Dengan alasan inilah, Mahkamah Internasional memutuskan kedaulatan Pedra Braca (Pulau Batu Puteh) beralih ke Singpura, dengan dasar pertimbangan, bahwa faktanya, Malaysia yang awalnya memiliki hak kepemilikan awal pulau, tidak menunjukkan keberatannya, bahkan bersikap diam terhadap serangkaian tindakan Singapura di Pedra Braca/Pulau Batu Puteh dalam kuran waktu yang lama dan terus menerus, sampai kasus ini diajukan ke Mahkamah Internasional.[v]

          Lalu, bagaimana sikap komunitas ASEAN terhadap sengketa tersebut? Sependek pengetahuan yang saya dapatkan. Terhadap satu keputusan Mahkamah Internasional, maka sikap komunitas ASEAN adalah harus menghormati keputusan tersebut. Apalagi jika dua negara yang bersengketa akhirnya memilih sepakat atau patuh pada perjanjian tersebut. Bilamana di kemudian hari, muncul beragam konflik kecil atau tambahan dari konflik utama, bisa saja salah satu negara ASEAN lainnya menjadi mediator pertemuan berikutnya. Indonesia termasuk yang sering melakukan sikap sebagai mediator. Dalam konflik internasional, sikap menjadi mediator sangat dibutuhkan. Karena tak jarang, satu sengketa itu, tak sekedar masalah sederhana seperti perbatasan, namun juga alasan dari perebutan perbatasan, bisa jadi terkait dengan masalah Marwah atau Harga Diri sebagai satu negara.

          Jika kita menilik persoalan sengketa Malaysia dengan Singapura di atas, satu manfaat utama yang bisa ditangkap adalah, bahwa satu negara jangan bersikap diam terhadap batas wilayah negaranya.

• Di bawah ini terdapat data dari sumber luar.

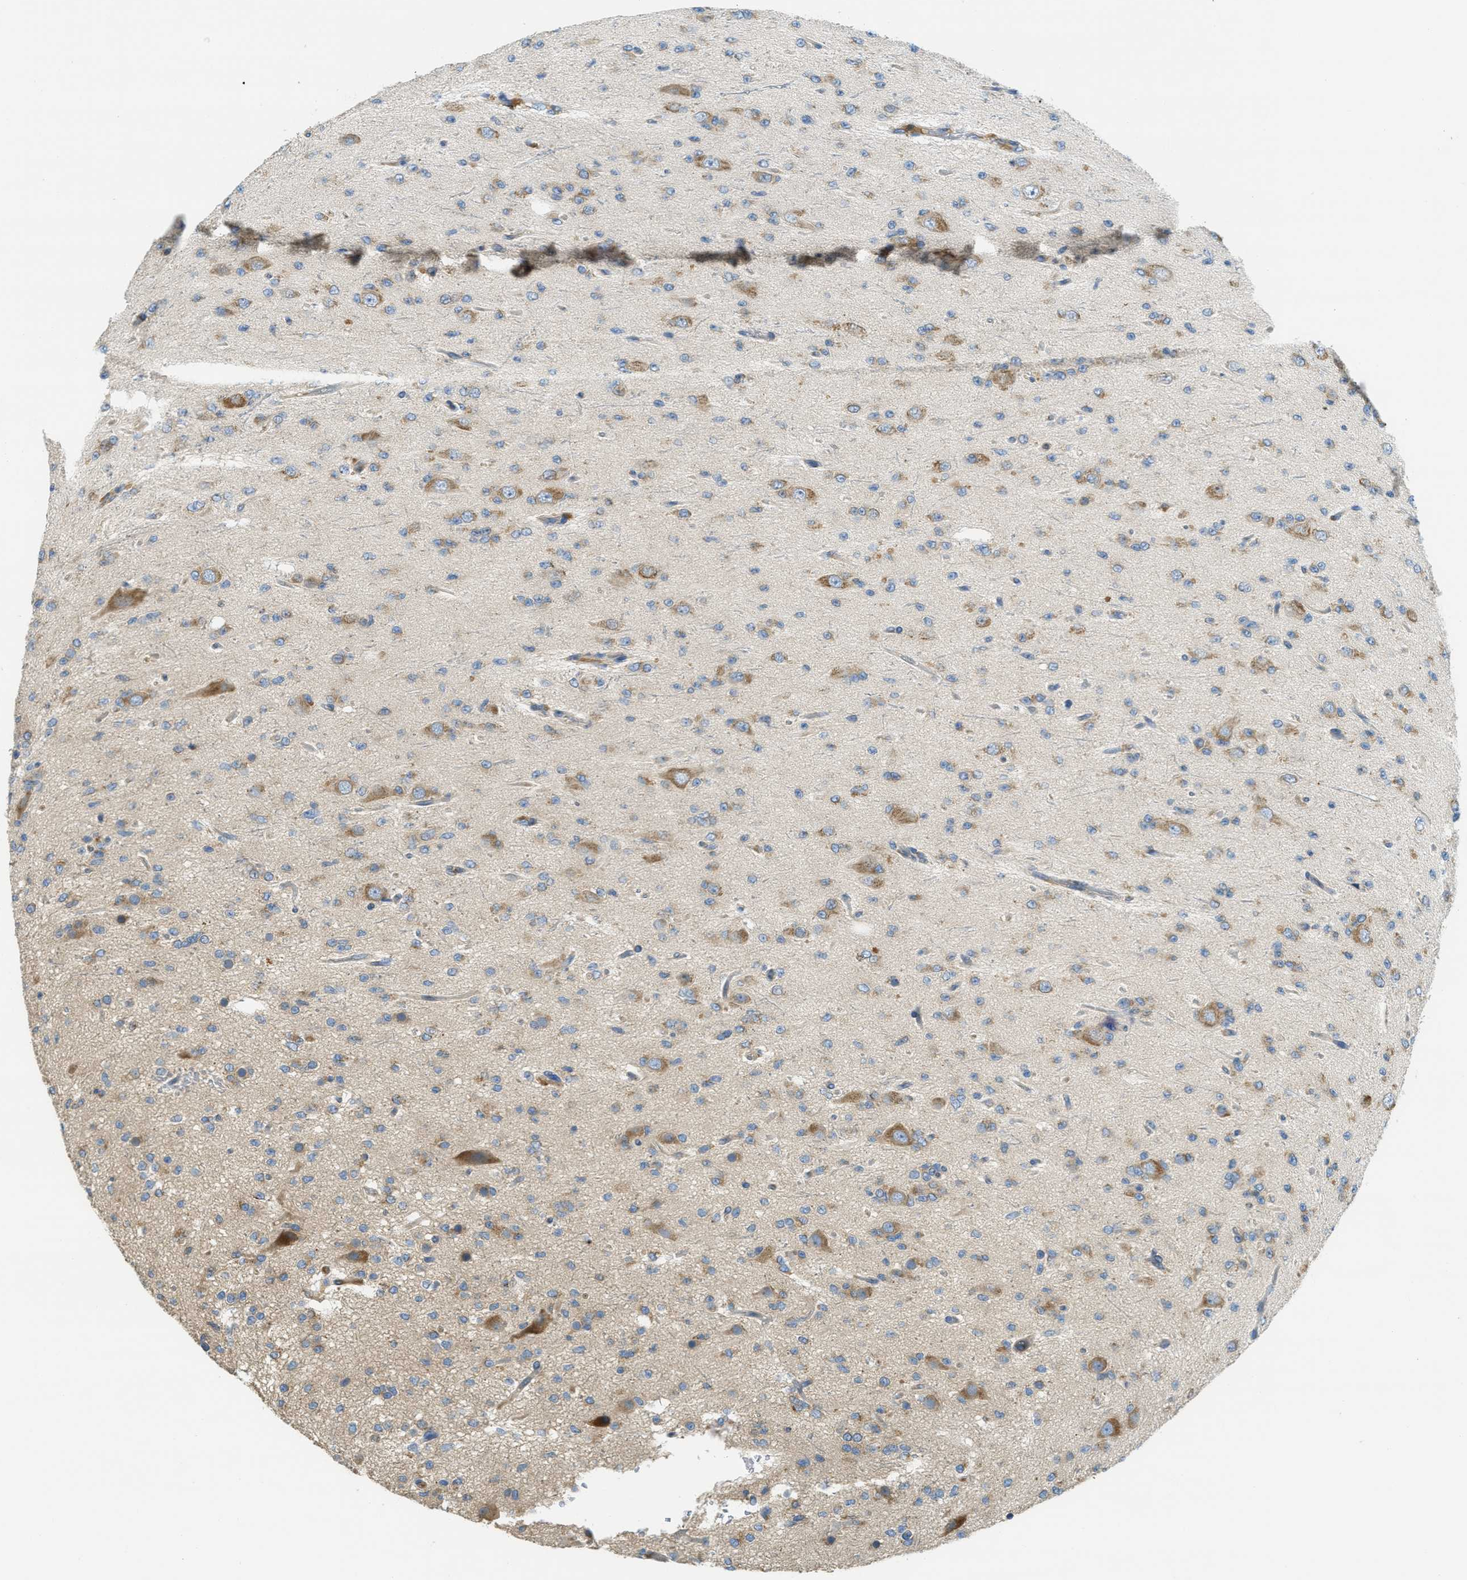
{"staining": {"intensity": "weak", "quantity": "<25%", "location": "cytoplasmic/membranous"}, "tissue": "glioma", "cell_type": "Tumor cells", "image_type": "cancer", "snomed": [{"axis": "morphology", "description": "Glioma, malignant, Low grade"}, {"axis": "topography", "description": "Brain"}], "caption": "Tumor cells are negative for brown protein staining in glioma.", "gene": "SSR1", "patient": {"sex": "male", "age": 38}}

Malaysia yang bersikap diam dan diterima sebagai sikap tak keberatan atas perlakuan Singapura terhadap Pulau Batu Puteh, patut menjadi pelajaran berharga bagi negara kepulauan di ASEAN. Indonesia sering bersikap demikian. Karenanya, jangan heran, jika di kemudian hari, akan ada banyak kasus persengketaaan perbatasan ini, jika digunakan alas hukum Preskripsi, Indonesia akan kehilangan banyak pulau-pulaunya.

          Pada dasarnya, penanganan sengketa perbatasan ini tak bisa diselesaikan hanya sebatas teori tentang benar atau salah, atau tentang sesuai atau tidak. Yang dibutuhkan sebenarnya sepakat atas solusi yang diberikan oleh hukum internasional. Jika kedua pihak yang bersengketa lalu sepakat atau putusan Mahkamah Internasional, maka bisa dipastikan setiap sengketa yang muncul di komunitas ASEAN dapat segera ditangani.

sepakat bergandengan tangan dalam setiap menghadapi konflik


Dengan demikian, sudah didapat satu gambaran, pentingnya penyelesaian konflik sengketa perbatasan di komunitas ASEAN ini, karena sebagai keluarga besar yang bersiap-siap menghadapi era pasar bebas di tahun 2015, ASEAN tak harus selalu dipusingkan dengan adanya sengketa perbatasan yang baru. Karena diharapkan setiap sengketa yang telah terjadi, diambil manfaat pelajarannya. Agar ke depan, konflik yang muncul lebih kecil dan tak merugikan komunitas ASEAN secara keseluruhan.